The meeting of Nobel Prize winners has taken place every year since then. At first, it was limited to medical science, but later included chemistry and physics with an emphasis on each discipline rotating on a tri-annual basis. Throughout his long life, Count Bernadotte, who died aged 95 in 2004, worked tirelessly in support of the meeting. This noble link between Stockholm and Lindau also led to Professor Roald Hoffmann’s guest appearance. The chemist from the world famous Cornell University is visiting Lindau for the first time this year, despite the fact that he was awarded the Nobel Prize in 1981 for his contribution to “theories concerning the course of chemical reactions” as a young scientist. “They’ve often invited me,” says the 68-year-old laureate, “but I was always afraid that the Nobel Prize winners might simply gather here to promote their own legend.” But Professor Hoffmann adds that his fears proved groundless, “There are some remarkable young people here.” In his opinion, the opportunity of meeting Nobel laureates is more likely to help demystify things, to boost motivation and help people put their plans for life on a realistic footing. He reckons that the more talented a person is, the more difficult it is to make a definite decision to pursue science, simply because they have so many other interests. “Should I become a chemist? Or maybe a musician instead? The question can be of existential significance,” says the laureate knowingly.

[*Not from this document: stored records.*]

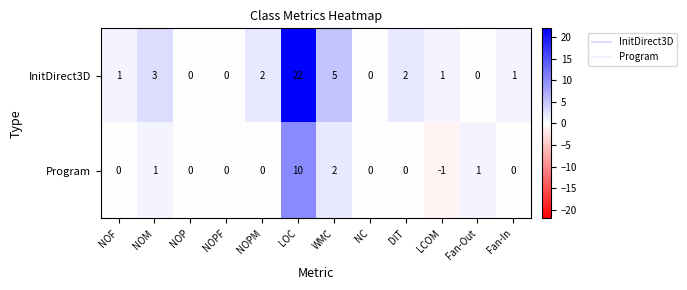

Count the number of data series in this chart.

2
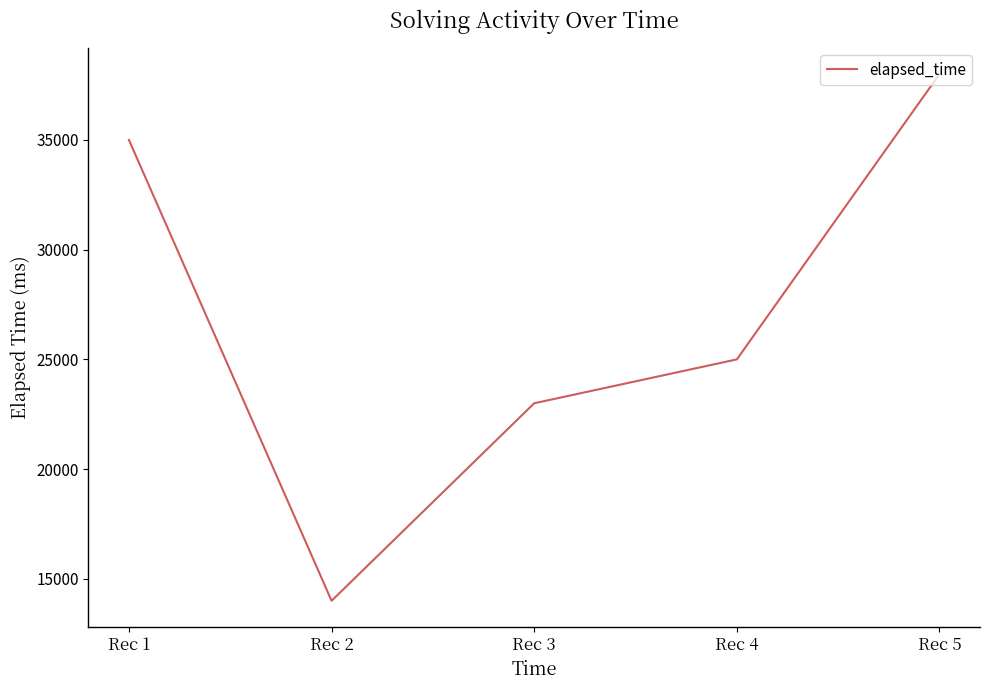

List the labels in order of value, smallest first.

Rec 2, Rec 3, Rec 4, Rec 1, Rec 5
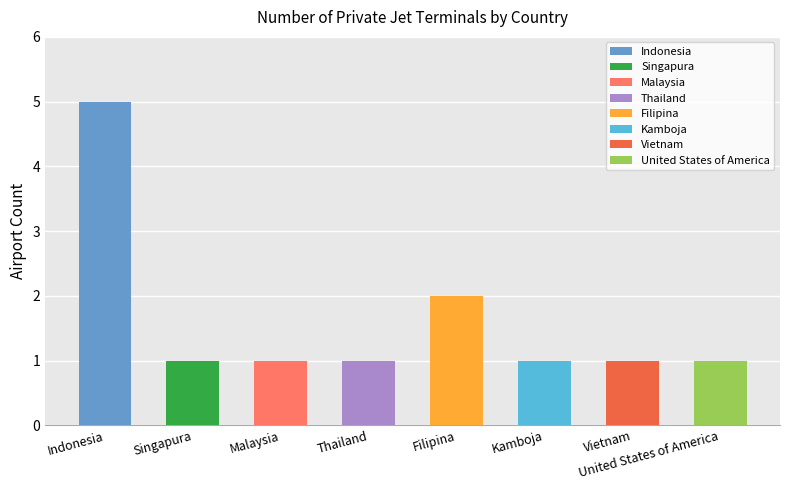

What is the sum of all values?

13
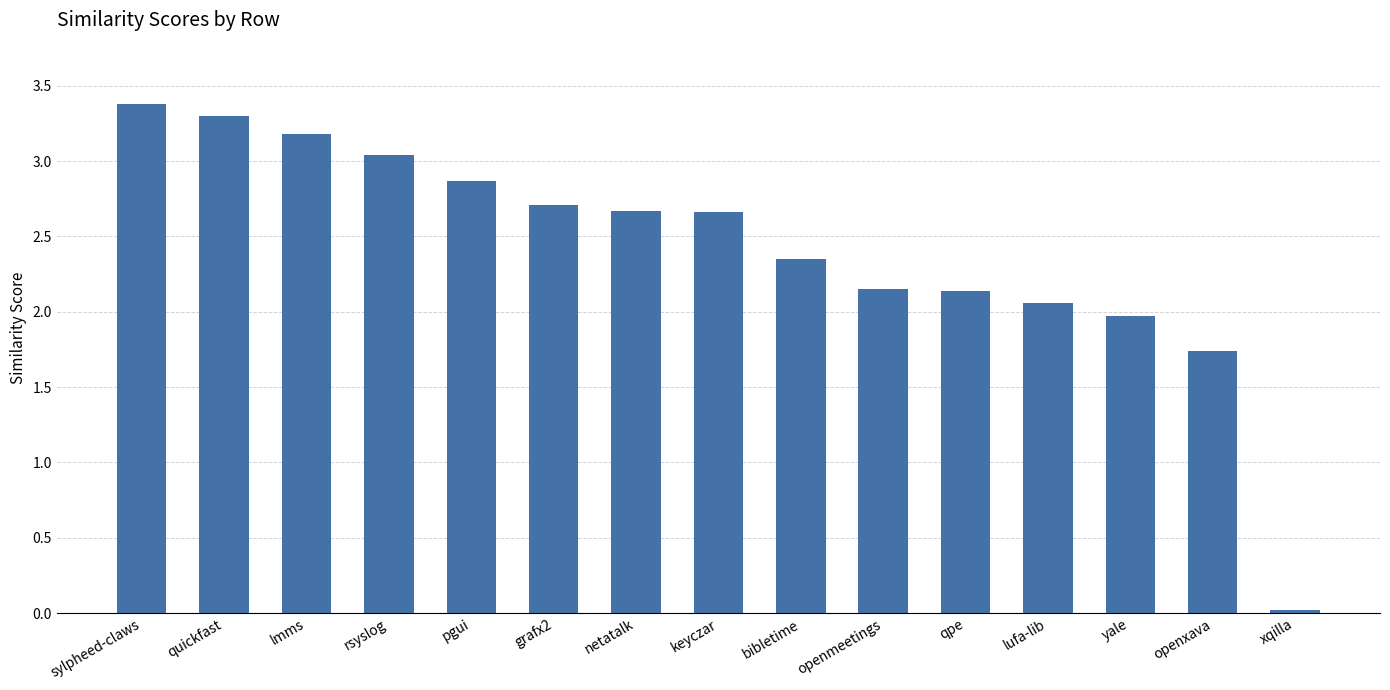

Count the number of values greater than 2.

12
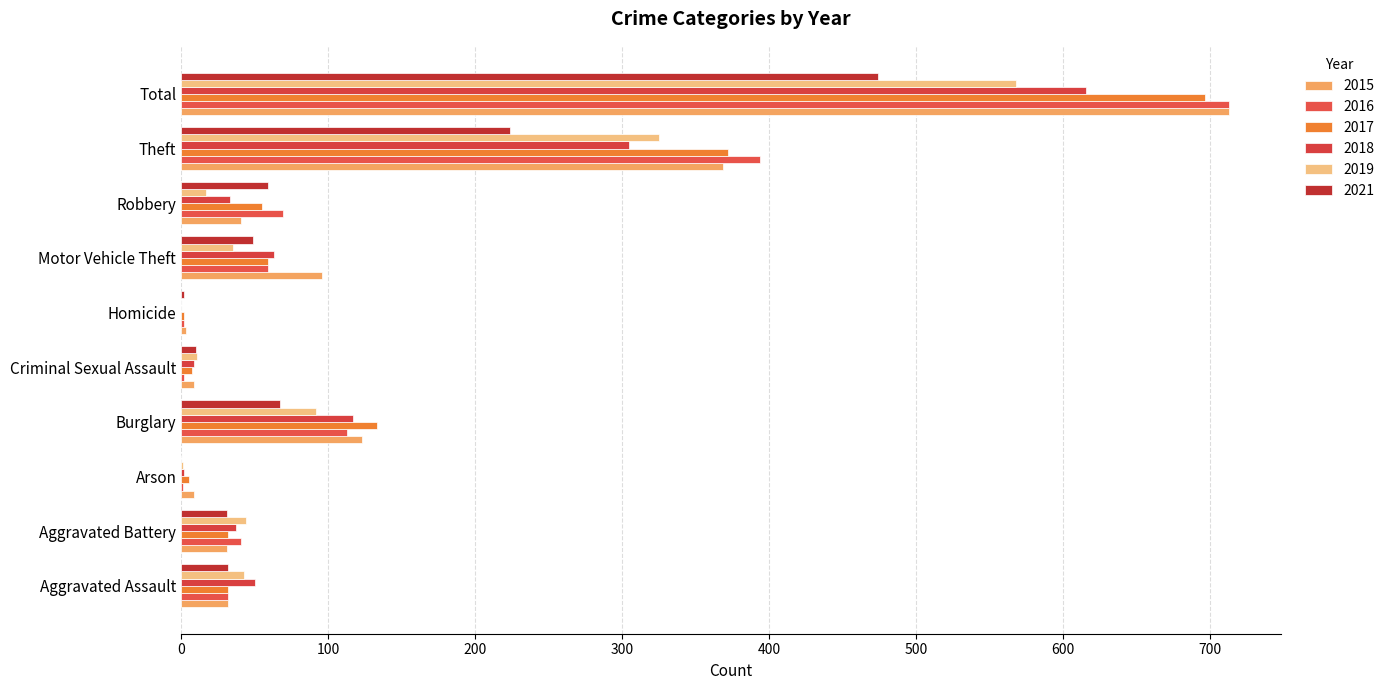

Where is 2017 nearest to the value 349?

Theft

“Science can be so demanding that it can become addictive, and it can take over your whole life,” warns Professor Hoffmann. He says that the laureates can help young scientists by making it clear to them that even scientists are still whole human beings with a diversity of interests, and that it’s possible, as in his own case, to combine a career as a chemist with interests in philosophy and poetry, in fact that this inner diversity can actually inspire scientific success. Professor Hoffmann’s lecture on the relationship between science, ethics and language struck a nerve in the audience. “Data alone are mute,” he said. “Research data need language to bring them to life. That’s why scientists should tell stories about their research more often. “Each particular cultural context enriches these stories – and enables both the narrator and the audience to learn from their differences.” “Value the differences” — uniting diversity among peoples is the essence of the aim so admirably realized by the internationality of the Lindau congress.

The international character of the meetings is admittedly not all that old. It was in 1995, when Roman Herzog, the Federal President at that time, visited the meeting. He sensed the international spirit of the times within the walls of the Inselhalle and courageously embraced the opportunity of transforming Lindau into a unique point of encounter between the generations of the global scientific elite. President Herzog then initiated the establishment of the Foundation Lindau Nobel Prizewinners Meetings at Lake Constance, marking the turning point that gave the meeting its new professional, international character backed up by a global network of academies and sponsors. The Foundation’s chairman, Professor Wolfgang Schürer, has also initiated a meeting of Nobel Prize winners in economics, which is taking place for the second time this year. And Countess Sonja Bernadotte, who is President of the Lindau meeting committee, continues the tradition of her deceased husband by holding a closing reception for all of the participants on the island of Mainau.

Lindau is doubtless the most beautiful venue for a gathering of great minds. To the south, the mountains greet you with the brightly shimmering Säntis, its contours etched out in the warmth of the midday sun which streams into the harbour between the Bavarian lion and the lighthouse. Along the harbour promenade, mingling among the many holidaymakers, professors and students are engrossed in conversation. The words of the Federal Minister of Education and Research, Annette Schavan, come as little surprise when she says at the opening of the gathering: “This Meeting is an outstanding business card for Germany as an attractive location for research and education – with great appeal worldwide.”